When the Federal Reserve cut its discount rate two weeks ago, it was dismissed by many observers as a "symbolic gesture". The discount rate, covering Fed lending to banks, long ago fell out of favour as a tool of monetary policy.

But the symbolic gesture had an impact. By Friday's close, the S&P 500 was up 4.8 per cent after the cut; the Nikkei 225 up 8.5 per cent; and the FTSE 100 up 7.6 per cent. New research suggests this could have been predicted, and cyclical stocks might rally more.

The study by US academics Robert Johnson, Mitchell Conover, Gerald Jensen and Jeffrey Mercer, available from the CFA Institute, shows that the discount rate is a great indicator of the direction of monetary policy. When it changes direction, it signals a shift between expansionary and restrictive monetary policy.

A crude strategy would buy defensive stocks when the discount rate goes up (showing the start of restrictive policy). These are sectors that are not strongly sensitive to the overall economy, such as resources, consumer staples, and utilities. It would buy cyclical stocks (such as consumer discretionary, financials, industrials, and technology) when the rate is cut, signalling easier money.

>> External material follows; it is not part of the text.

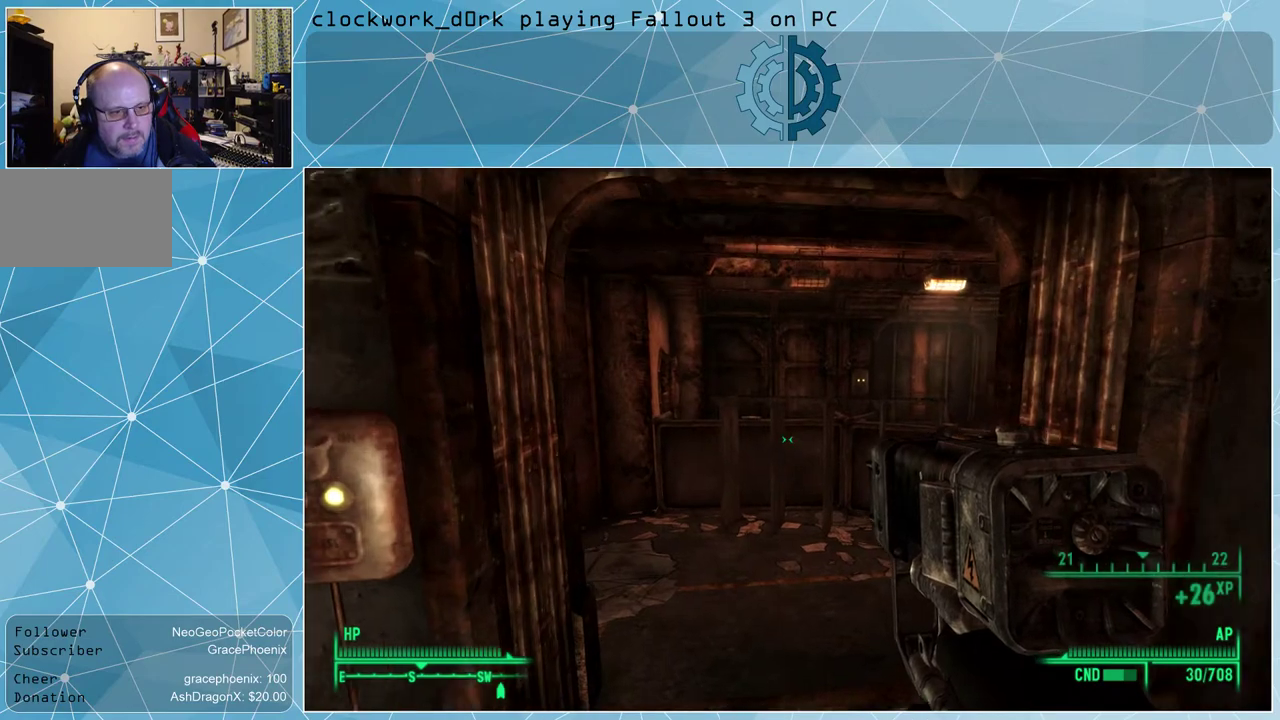
{"keys": ["a", "w"], "mouse": [], "events": [[300, "a", "down"]]}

Non-cyclicals rise 14.65 per cent a year under an expansive policy, compared to 20.3 per cent for cyclicals. But when the Fed is restrictive, cyclicals grow at only 2.25 per cent, compared to 10.24 per cent for non-cyclicals.

From 1973 to 2005, this crude strategy would have beaten the market by 3.78 per cent a year. The discount rate looks a remarkably powerful signal.

The strongest sectors since last month's discount rate cut are as predicted: materials, energy, technology, consumer discretionary and financials. The laggards, as predicted, are defensive: utilities, healthcare and consumer staples.

If - a big if - the economy avoids lasting damage from the credit crunch, the case for cyclical stocks looks strong.